2. Mutual Fund: A mutual fund enables an individual to invest in a balanced portfolio of equities and bonds to stabilize the risk to return of the investments. The new market trend these days is investing in the stock markets through a mutual fund. They allow small investors to invest in funds through systematic investment plans or systematic transfer plans which do not burden the investor for a lumpsum investment. Through this investment plan, the investor can expect an enhanced return as compared to any other investment option in the market.
3. Direct Equity or Share Purchase: the share price should be analysed before purchase.
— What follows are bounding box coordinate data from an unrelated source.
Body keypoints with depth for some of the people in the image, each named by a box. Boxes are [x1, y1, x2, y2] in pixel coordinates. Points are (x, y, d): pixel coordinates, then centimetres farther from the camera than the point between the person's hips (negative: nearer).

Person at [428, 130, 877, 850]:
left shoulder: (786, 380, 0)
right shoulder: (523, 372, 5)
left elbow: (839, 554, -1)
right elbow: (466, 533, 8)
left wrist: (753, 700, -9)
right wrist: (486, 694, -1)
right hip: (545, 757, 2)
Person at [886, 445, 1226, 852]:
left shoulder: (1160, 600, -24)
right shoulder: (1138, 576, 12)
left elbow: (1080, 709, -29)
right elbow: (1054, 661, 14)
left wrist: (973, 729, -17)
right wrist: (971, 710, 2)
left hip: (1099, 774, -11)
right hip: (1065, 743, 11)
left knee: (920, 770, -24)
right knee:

This kind of investment is preferable for a long term lock-in period of 10 to 15 years which would ensure higher profits.
4. Real Estate Investment: It is considered one of the fastest growing sectors in India where investment is concerned. It is not only restricted to residential property but also an investment in commercial, retail and other projects are fast catching up. The risk is manageable since over some time property price only increases.
5. Gold: It is one of the oldest and most assured investment options in India. You can either buy physical gold in the form of a biscuit, necklace, etc. or invest in different gold formats like gold deposit scheme, gold ETF, gold mutual fund, etc.
6. Company Fixed Deposits and Bank Fixed Deposits: The company fixed deposits provide a higher rate of interest as compared to bank fixed deposits. However, the lock-in period is for a long tenure of a year plus. The returns payable are monthly, quarterly or annually as per the bank guidelines for bank fixed deposits. However, interest on these deposits is taxable.
8. Unit Linked Insurance Plan: also known as ULIPs. They invest in debt and equity. They are not a very popular choice of investment with investors.
9. Senior Citizen Saving Scheme: it is a risk-free, tax saving scheme for individuals above 60 years. The scheme offers a tax-free interest calculated annually. The current rate is 8.6%, which is subject to change. However, the maximum amount one can invest is Rs 15 Lacs. Though the tenure is 5 years, it can be extended by another 3 years.
10. National Pension System: this is an initiative by the Government to provide pension solutions. This scheme invests in equity, bonds, government securities, etc. The scheme matures when the investor is 60 years of age. The interest accumulated in this scheme is tax- free. If the investor avails a lump sum payment upon maturity, then 40% of the amount is exempted from tax.
11. Sukanya Samriddhi Yojana: this scheme is to promote the welfare of the girl child. The tenure of this scheme is until 21 years of age and can be opened with an amount as low as Rs 1,000. The current rate of interest is 8.6% which is compounded annually and paid monthly. This scheme offers Triple Exempt Tax benefits. The rate of interest can change according to government legislation.
12. Recurring Deposits: it is one of the most appropriate investment options. This deposit can be created at a bank or a post office. The interest options are either monthly, quarterly, half yearly or cumulative.
13. Bonds: they are a safe bet for investments, with fixed interest rates which are relatively high. Since they are regulated by the Government there are no fluctuations present in this type of investment.
The types of financial investment options listed above are either short term or long term. An investor can opt for the most appropriate investment opportunity as per their needs, budget, and plans.
Knowledge, Acceptance, Diversification, and Timeframe are the four main building blocks which an investor required to reduce their exposure to investment risk. It is advisable to stay invested for a more extended period in a variation of products which provide utmost comfort, as the saying goes don’t put all your eggs in one basket.